* _ACTIVITY_: The expected output is each line in the data below that includes the string "Left".

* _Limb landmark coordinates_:
-- Opening Marker --

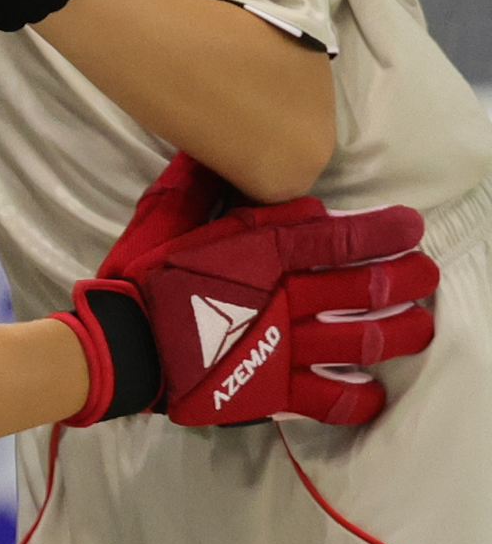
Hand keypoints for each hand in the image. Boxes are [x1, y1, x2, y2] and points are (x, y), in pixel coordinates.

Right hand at [58, 153, 438, 428]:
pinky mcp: (269, 390)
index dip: (383, 230)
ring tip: (420, 326)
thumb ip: (197, 181)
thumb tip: (219, 144)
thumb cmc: (138, 278)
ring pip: (359, 340)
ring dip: (399, 332)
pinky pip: (328, 400)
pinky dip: (357, 398)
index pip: (338, 236)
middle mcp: (283, 298)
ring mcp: (281, 347)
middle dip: (404, 278)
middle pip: (363, 287)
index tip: (411, 226)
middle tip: (423, 274)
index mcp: (261, 253)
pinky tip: (375, 392)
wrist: (119, 348)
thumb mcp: (163, 216)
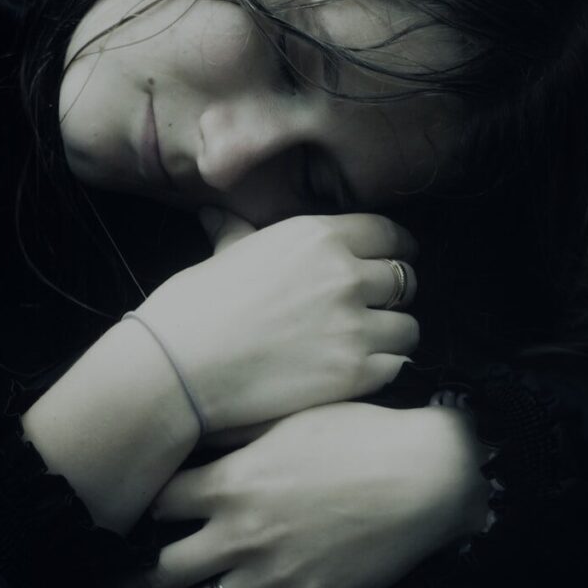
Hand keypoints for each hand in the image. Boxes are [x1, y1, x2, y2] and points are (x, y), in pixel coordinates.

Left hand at [108, 402, 490, 587]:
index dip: (129, 511)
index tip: (111, 519)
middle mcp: (240, 534)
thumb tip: (193, 431)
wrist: (422, 476)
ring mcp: (269, 578)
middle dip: (121, 580)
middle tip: (97, 584)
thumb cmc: (358, 435)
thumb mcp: (288, 418)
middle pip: (159, 567)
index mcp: (233, 481)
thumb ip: (234, 431)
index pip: (157, 503)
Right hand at [134, 211, 418, 431]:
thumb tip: (216, 214)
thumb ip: (239, 232)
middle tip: (380, 306)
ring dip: (394, 334)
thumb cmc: (194, 306)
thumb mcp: (224, 254)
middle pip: (405, 279)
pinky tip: (360, 370)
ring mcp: (353, 326)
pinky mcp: (353, 373)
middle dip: (396, 293)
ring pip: (408, 327)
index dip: (398, 248)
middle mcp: (344, 275)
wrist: (178, 365)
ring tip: (374, 342)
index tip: (398, 258)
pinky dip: (383, 369)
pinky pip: (396, 366)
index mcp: (318, 236)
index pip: (389, 234)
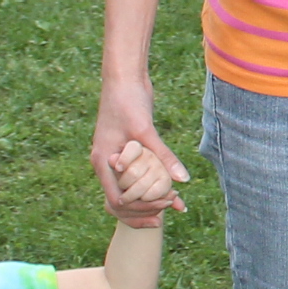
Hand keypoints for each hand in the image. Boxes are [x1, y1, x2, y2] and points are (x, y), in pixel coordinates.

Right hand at [93, 75, 190, 222]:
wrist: (124, 78)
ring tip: (175, 205)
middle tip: (170, 210)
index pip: (116, 201)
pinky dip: (152, 186)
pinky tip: (173, 190)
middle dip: (145, 210)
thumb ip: (162, 156)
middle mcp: (107, 164)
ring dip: (150, 201)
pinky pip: (137, 178)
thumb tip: (183, 180)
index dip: (139, 209)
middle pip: (122, 202)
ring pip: (130, 191)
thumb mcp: (145, 130)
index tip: (163, 206)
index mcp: (104, 162)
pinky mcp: (128, 153)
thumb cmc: (128, 100)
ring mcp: (116, 160)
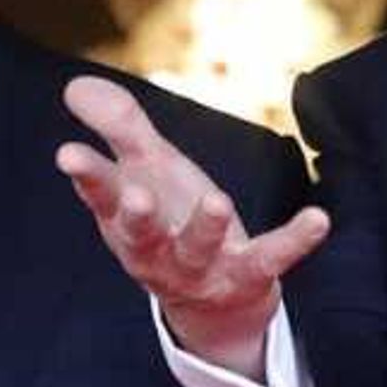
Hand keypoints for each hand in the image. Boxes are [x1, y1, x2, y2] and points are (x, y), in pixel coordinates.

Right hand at [57, 77, 329, 374]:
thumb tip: (76, 84)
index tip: (68, 153)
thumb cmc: (171, 220)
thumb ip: (119, 128)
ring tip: (217, 201)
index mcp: (127, 222)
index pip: (102, 197)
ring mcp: (203, 269)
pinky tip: (318, 218)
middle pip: (141, 236)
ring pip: (199, 250)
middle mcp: (158, 252)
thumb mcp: (147, 171)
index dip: (87, 176)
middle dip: (137, 218)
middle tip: (137, 197)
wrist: (215, 302)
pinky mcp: (248, 276)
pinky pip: (271, 258)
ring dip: (206, 228)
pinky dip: (295, 240)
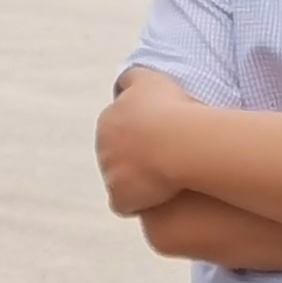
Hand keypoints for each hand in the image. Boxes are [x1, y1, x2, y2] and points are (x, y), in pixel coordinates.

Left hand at [96, 69, 196, 215]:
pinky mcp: (120, 196)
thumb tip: (123, 84)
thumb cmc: (170, 109)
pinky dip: (140, 203)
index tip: (162, 140)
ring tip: (168, 183)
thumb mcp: (150, 80)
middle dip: (137, 161)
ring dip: (139, 184)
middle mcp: (103, 146)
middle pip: (119, 158)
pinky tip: (160, 200)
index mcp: (108, 120)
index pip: (120, 132)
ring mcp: (109, 174)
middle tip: (167, 163)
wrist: (179, 143)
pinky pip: (128, 204)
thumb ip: (133, 78)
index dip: (141, 138)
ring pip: (123, 182)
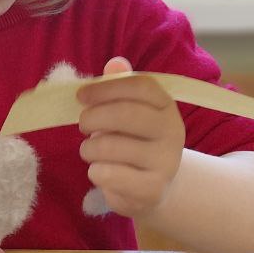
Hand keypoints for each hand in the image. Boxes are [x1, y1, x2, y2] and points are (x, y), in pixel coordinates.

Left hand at [77, 56, 184, 218]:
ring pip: (111, 146)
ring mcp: (165, 162)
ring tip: (90, 151)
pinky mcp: (152, 189)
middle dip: (93, 117)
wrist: (153, 188)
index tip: (81, 95)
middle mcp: (172, 132)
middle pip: (127, 114)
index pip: (141, 86)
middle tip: (82, 125)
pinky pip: (110, 175)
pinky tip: (101, 172)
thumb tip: (115, 62)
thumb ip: (119, 86)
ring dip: (89, 148)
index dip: (106, 88)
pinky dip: (95, 172)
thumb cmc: (134, 142)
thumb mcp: (128, 112)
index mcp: (166, 106)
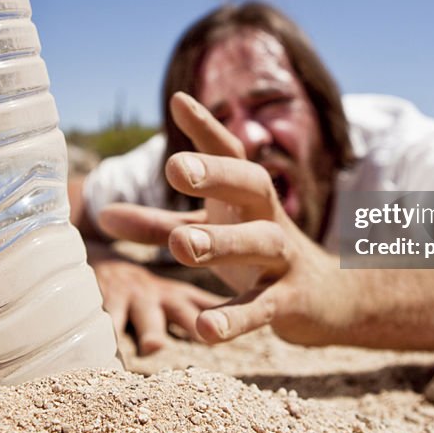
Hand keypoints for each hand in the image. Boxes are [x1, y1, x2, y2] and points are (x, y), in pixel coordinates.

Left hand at [100, 92, 356, 345]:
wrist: (329, 300)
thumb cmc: (257, 257)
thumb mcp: (209, 236)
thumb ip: (159, 227)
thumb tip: (103, 215)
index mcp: (246, 196)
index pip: (230, 153)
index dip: (206, 128)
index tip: (178, 101)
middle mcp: (269, 217)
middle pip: (252, 185)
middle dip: (217, 174)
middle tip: (175, 167)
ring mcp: (285, 258)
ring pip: (261, 241)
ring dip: (224, 242)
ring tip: (181, 245)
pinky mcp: (292, 301)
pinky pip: (264, 308)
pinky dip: (236, 318)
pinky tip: (204, 331)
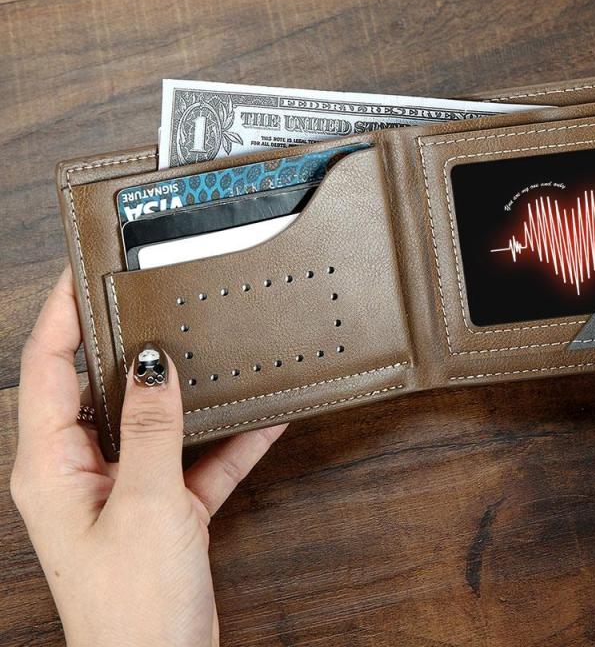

-- Closing Marker --

* _SOLVED EXERCISE_:
Left hand at [108, 402, 490, 587]:
Left hand at [96, 69, 196, 215]:
Left hand at [77, 56, 184, 218]:
Left hand at [100, 92, 356, 345]:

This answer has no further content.